- (Photo: REUTERS/Shamil Zhumatov)
President of the Southern Baptist Theology Seminary Dr. R. Albert Mohler Jr. said in a tribute to recently deceased Apple Co-founder Steve Jobs that Christians can learn a thing or two from his life.
Although Jobs himself was not Christian, identifying himself as a Buddhist, Mohler said that Jobs used his creative genius to better humanity, something that all Christians should aspire to do.
"Christians considering the life and death of Steve Jobs will do well to remember once again the power of an individual life," advised Mohler in a commentary published Thursday.
"God has invested massive creative abilities in his human creatures. These are often used for good, and sometimes deployed to evil ends. Steve Jobs devoted his life to a technological dream that he thought would empower humanity. He led creative teams that developed technological wonders, and then he made them seemingly necessary for life in the digital age."

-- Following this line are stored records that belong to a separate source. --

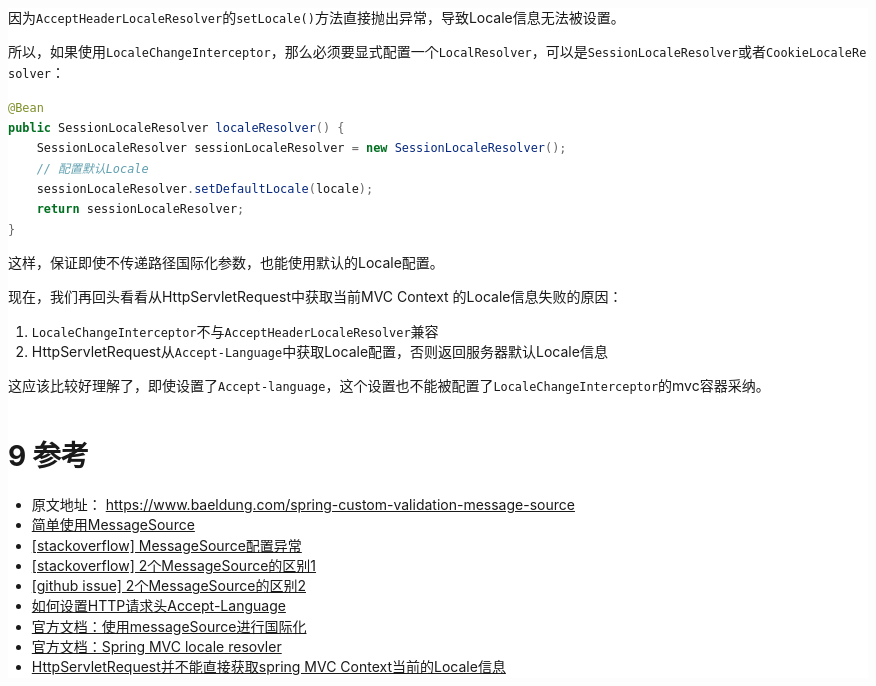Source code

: 因为`AcceptHeaderLocaleResolver`的`setLocale()`方法直接抛出异常，导致Locale信息无法被设置。

所以，如果使用`LocaleChangeInterceptor`，那么必须要显式配置一个`LocalResolver`，可以是`SessionLocaleResolver`或者`CookieLocaleResolver`：

```java
@Bean
public SessionLocaleResolver localeResolver() {
    SessionLocaleResolver sessionLocaleResolver = new SessionLocaleResolver();
    // 配置默认Locale
    sessionLocaleResolver.setDefaultLocale(locale);
    return sessionLocaleResolver;
}
```

这样，保证即使不传递路径国际化参数，也能使用默认的Locale配置。

<span id="proof">现在</span>，我们再回头看看从HttpServletRequest中获取当前MVC Context 的Locale信息失败的原因：

1. `LocaleChangeInterceptor`不与`AcceptHeaderLocaleResolver`兼容
2. HttpServletRequest从`Accept-Language`中获取Locale配置，否则返回服务器默认Locale信息

这应该比较好理解了，即使设置了`Accept-language`，这个设置也不能被配置了`LocaleChangeInterceptor`的mvc容器采纳。

# 9 参考

- 原文地址： https://www.baeldung.com/spring-custom-validation-message-source
- [简单使用MessageSource](https://zetcode.com/spring/messagesource/)
- [[stackoverflow] MessageSource配置异常](https://stackoverflow.com/questions/15065734/spring-framework-no-message-found-under-code-for-locale/39371075)
- [[stackoverflow] 2个MessageSource的区别1](https://stackoverflow.com/questions/39685399/reloadableresourcebundlemessagesource-vs-resourcebundlemessagesource-cache-con)
- [[github issue] 2个MessageSource的区别2](https://github.com/spring-projects/spring-framework/issues/12050)
- [如何设置HTTP请求头Accept-Language](https://developer.mozilla.org/zh-CN/docs/Web/HTTP/Headers/Accept-Language)
- [官方文档：使用messageSource进行国际化](https://docs.spring.io/spring-framework/docs/current/reference/html/core.html#context-functionality-messagesource)
- [官方文档：Spring MVC locale resovler](https://docs.spring.io/spring-framework/docs/current/reference/html/web.html#mvc-localeresolver)
- [HttpServletRequest并不能直接获取spring MVC Context当前的Locale信息](https://stackoverflow.com/questions/46412984/controller-httpservletrequest-locale-does-not-change)

[^1]: `LocaleContextHolder`是它的完美替代。
[^2]: 从文档和一些其他的资料来看，RRBMS是可以从任意位置读取配置文件的，不过笔者并没有实践这一说法。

Jobs passed away Oct. 5 at the age of 56 after a long battle with pancreatic cancer. During his lifetime, Jobs revolutionized the digital world with products such as the iPod, iPhone, iPad, and the online iTunes store. He successfully marketed the first personalized computer and turned Pixar into a multi-million dollar conglomerate that produced box-office hits such as "Finding Nemo," "Toy Story," and "Monsters Inc."
Many Christians have taken to Twitter to show their support for Jobs and his life accomplishments, some thanking him for providing a more popularized means of spreading the word of God and Christianity.
In a blog post entitled "Steve Jobs – The Man Who Helped Bring the Gospel to Our Generation," Harvest Christian Fellowship pastor Greg Laurie stated, "Steve Jobs helped pave the way for more people to hear the Gospel."
"Even as the Romans built a road system and established a common language in all their territories that was used by the Apostles to bring the Gospel to their generation, Jobs did something similar for our generation."
Despite the importance of the contributions Jobs made to the world and the good he brought to humanity, Mohler states that Christians must go beyond creating a legacy for themselves in the physical world.
"We have to measure life by its eternal impact, even as we are thankful for every individual who makes this world a better place," said Mohler.
"But, don’t expect eternal impact to be the main concern of the business pages."